L'efflorescence des académies du seizième siècle au dix-huitième siècle même si les souverains s'empressèrent de reprendre l'idée en créant des académies nationales cristallisa le formidable renouvellement scientifique qui allait donner naissance, au dix-neuvième siècle, à l'Université moderne. Aujourd'hui l'Université française, dont l'autonomie administrative reste soumise au bon plaisir du législateur, a besoin d'être «relevée» par des esprits libres qui soit n'ont pas accès à son chapitre, soit se taisent en son sein et sont à la recherche d'un nouveau foyer de recherche.
Les réunions de cette académie libre constitueraient
autant de séances d'un séminaire théorique
sur l'Université libre animé par ceux qui sont ou
pourraient être ses protagonistes en France et à
l'étranger.
Nous avons acquis la conviction que les moyens juridiques et financiers
nécessaires à la constitution d'une université
libre ne seront mobilisables que si renaît l'esprit de liberté
académique qui a déserté nos campus. L'académie
aura donc pour ambition de contribuer à créer les
conditions intellectuelles de la fondation d'une université
libre à Paris, berceau de l'Universitas au treizième
siècle.
Les critères d'appartenance à cette académie
figureront au nombre des valeurs actuellement bannies de l'Université
française, à savoir l'autonomie universitaire et
les vertus qui y sont attachées : l'honnêteté
et le courage intellectuels. La science n'ayant pas de patrie
à l'instar de la liberté économique, l'académie
sera ouverte à toutes les nationalités.
- L'académie comportera quatre types de membres :
a) les membres d'honneur, chercheurs internationalement reconnus;
b) les membres actifs, chercheurs titulaires d'un doctorat ou
ayant accompli un travail d'ampleur jugé comme équivalent
par l'académie;
c) les membres associés, chercheurs réunissant les
qualités requises pour faire partie de l'académie
mais qui n'ont pas encore achevé la recherche évoquée
ci-dessus;
d) les membres bienfaiteurs, ayant fait un don annuel d'au moins
10 000 francs à l'académie.
- Dans l'immédiat, l'académie se réunira
chaque mois. Cette rencontre sera l'occasion d'une communication
par un des membres ou un invité dont la forme, les heuristiques
et les orientations devront préfigurer celles qui seront
adoptées par la future université libre de Paris
- Chaque communication sera enregistrée sous la forme d'une
vidéo numérique et sera disponible sur Internet.

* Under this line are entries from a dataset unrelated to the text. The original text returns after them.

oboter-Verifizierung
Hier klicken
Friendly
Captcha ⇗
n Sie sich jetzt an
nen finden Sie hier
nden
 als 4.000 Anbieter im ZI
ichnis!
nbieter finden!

- Les contributions formeront la trame d'une revue trimestrielle
Questions, la revue de l'Université libre, qui devra être
pris en charge par un éditeur las d'accoster sur la Rive
gauche.
L'esquisse de ce projet, en dépit de ses imperfections, vous paraît-il valable ? Si oui et sous réserve des corrections que vous jugerez pertinent d'y apporter pouvons-nous nourrir l'espérance d'avoir un jour l'honneur de vous compter parmi les membres de cette académie ?
Dans l'attente d'une réponse ou d'un prochain contact, je vous prie d'agréer, Madame, Monsieur, l'assurance de ma haute considération.